### What is a time series?

It is a series of observations at discrete points in time.

We usually assume:
* Time is equally spaced.
* Only one variable.

Types of patterns: ① Trend, ② Seasonality, ③ Cycle

### Smoothing
**Rolling Average Smoothing**:

$$s_t = \frac{1}{m}\sum_{k=-m}^{m}x_{t+k} \tag{1}$$ 

where $m$ is number of one side, and window size: $w = 2m + 1$

Advantages: ① Simple, ② fast/time-efficient<br/>
Disadvantage: Unexpected behaviour for some frequencies (like flipping in regular frequency)

**Weighted Average Smoothing**:

$$s_t = \sum^m_{k=-m}x_{t+k}g(k), \sum^m_{k=-m}g(k)=1, \tag{2}$$



$g(k)$ is kernel, it can be box, gaussian, ...

When kernel is box kernel: $g(k)=\frac{1}{m}$, it become rolling average smoothing.

When kernel is gaussian, it can remove flipping behaviour, but less time-efficient.

**Weighted average smoothing can see as convolution**

Definition of discrete Convolution:

$$(f*g)(t) = \sum^{\infty}_{k=-\infty} f(t-k)g(k) \tag{3}$$

As applying to the $formula (2)$, when out of limit $[-m,m]$, $g(k)=0$. $f(t-k)$ can be seen as flip $g(k)$ to calculate, but $g(k)$ will be same if it is symmetric function.

Why do we need to see weighted averaging smoothing as convolution?
There are some convolution features that will be good for calculating when using weighted smoothing:<br/>
1. commutativity: $f*g = g*f$
2. Associativity: $(f*g)*h = f*(g*h), a(f*g)=(af)*g$
3. Distributivity: $(f+g)*h = (f*h) + (g*h)$

### Fourier Transform

Fourer Transform: Mathematical mapping from time domain to frequency domain.

Discrete Fourier Transform (DFT): Evenly spaced time series to discretized frequency domain.

Fast Fourier Transform (FFT): Highly efficient algorithm implementing DFT $O(nlog(n))$

$ Period: P = 0.25s \rightleftharpoons Frequency:f = \frac{1}{P} = 4s^{-1}=4Hz$

After **Discrete Fourier Transform**, time domain can be split into two frequency domain functions: Real (even function) and Imaginary (odd function).

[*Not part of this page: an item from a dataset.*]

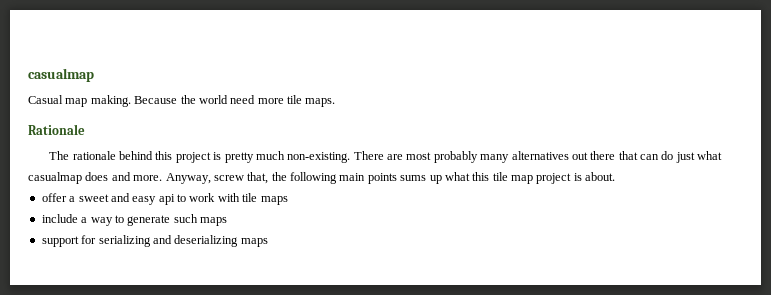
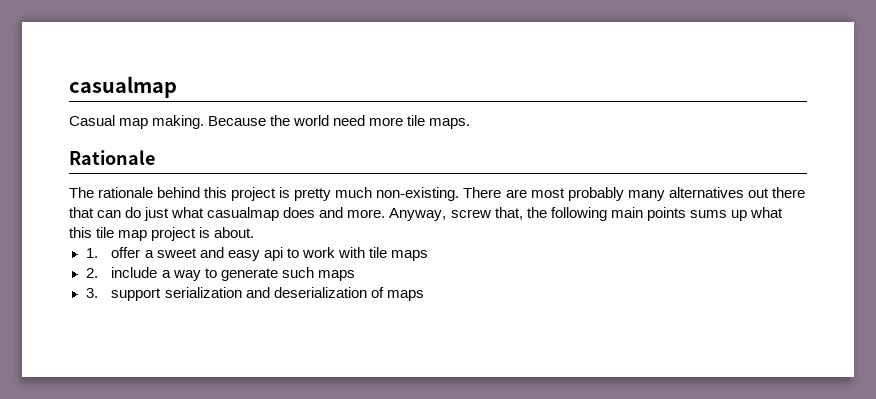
(616, 176) none -> [85,248,98,258] 1.
(288, 200) none -> [85,268,98,278] 2.
[41,235,239,247] support for serializing and deserializing -> [85,287,384,301] 3. support serialization and deserialization of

We can use coordinate (Real, Imaginary) to find the Phase $\varphi$ and amplitude $r$ of each frequency. And draw each frequency function in time domain using formula: $f(t) = 2r \cos(\frac{2\pi}{N}t + \varphi)$

If we sum each frequency function in time domain, it will reconstruct back.

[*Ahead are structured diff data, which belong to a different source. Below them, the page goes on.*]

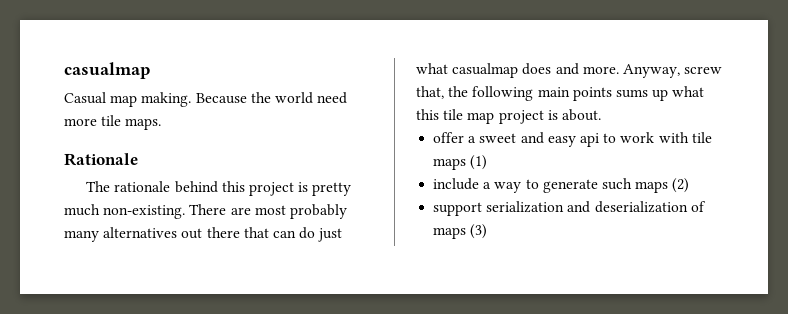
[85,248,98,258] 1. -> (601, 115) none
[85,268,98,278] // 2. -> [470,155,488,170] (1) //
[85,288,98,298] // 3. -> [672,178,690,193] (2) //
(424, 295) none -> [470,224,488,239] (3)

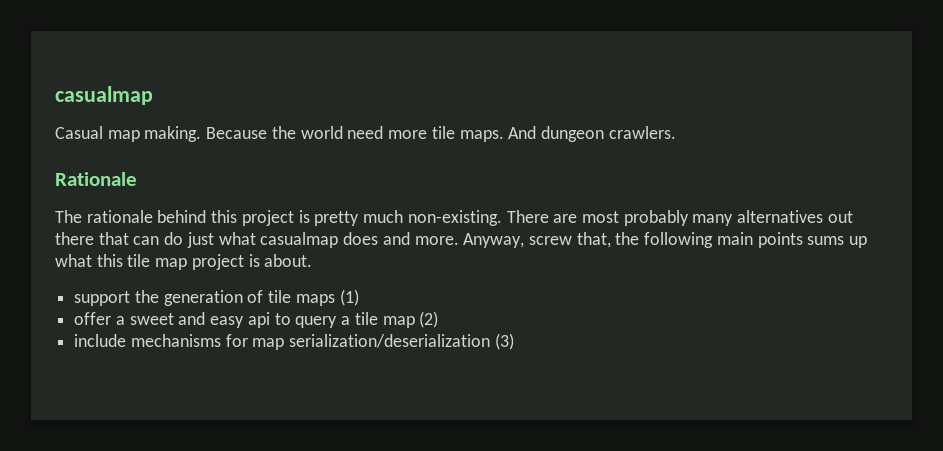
(162, 124) none -> [508,126,676,142] And dungeon crawlers.
(601, 115) none -> [74,289,359,306] // support the generation of tile maps (1)
[620,132,712,143] [433,155,488,170] [433,178,690,193] [433,201,706,216] [433,227,467,239] work with tile maps (1) // include a way to generate such maps (2) // support serialization and deserialization of maps -> [295,311,439,328] [74,334,491,350] query a tile map (2) // include mechanisms for map serialization/deserialization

**Spectrum**: plot only absolute amplitude $|r|=|F(x)|$, or spectral density $r^2 = |F(x)|^2$

From the Spectrum plot, we can find the Harmonics, and the Fundamental Frequency (this first peak), which is periodic patterns.

**DFT properties**

|Time domain|Spectrum|Frequency space|
|--|--|--|
|$x \cdot a, a$ is constant|$F(x \cdot a) = \|F(x)\| \cdot a$| $F(x\cdot a) = F(x) \cdot \alpha$|
|$x+y$|$\|F(x+y)\|$|$F(x+y) = F(x) + F(y)$|

**Spectrograms**

Track frequencies over time.

### Smoothing in Frequency space
Using convolution theorem to solve it: $$x*y = F^{-1}(F(x) \cdot F(y)) \tag{4}$$, which means convolution in time domain corresponds to multiplication in frequency domain.
Three smoothing/filtering kernels:
||Convolution in Time Domain|Multiplication in Frequency domain|
|--|--|--|
|Rolling Average|box|filtering with "wavy" weights|
|Gaussian|thin Gaussian (vice versa)| fat Gaussian|
|Brickwall filter|"wavy"|brickwall|

### Missing Fundamentals

Fundamental frequency will be determined by the greatest common divisor in the harmonic values. Such as if we have (220hz, 440hz, 660hz), the fundamental frequency will be 220hz, if we add higher harmonic 770hz, the fundamental frequency will be 110hz. More detailed and vivid can be seen from this [video](https://www.youtube.com/watch?v=AZ8qZCGg4Bk)


### Autocorrelation

It is correlation of a time series with lagging versions.

Advantages:<br/>
* Periodic patterns show up as first peak so that can handle missing fundamental problem.
* can handle low frequencies better.

Disadvantages:<br/>
* Not so great at disentangling multiple frequencies.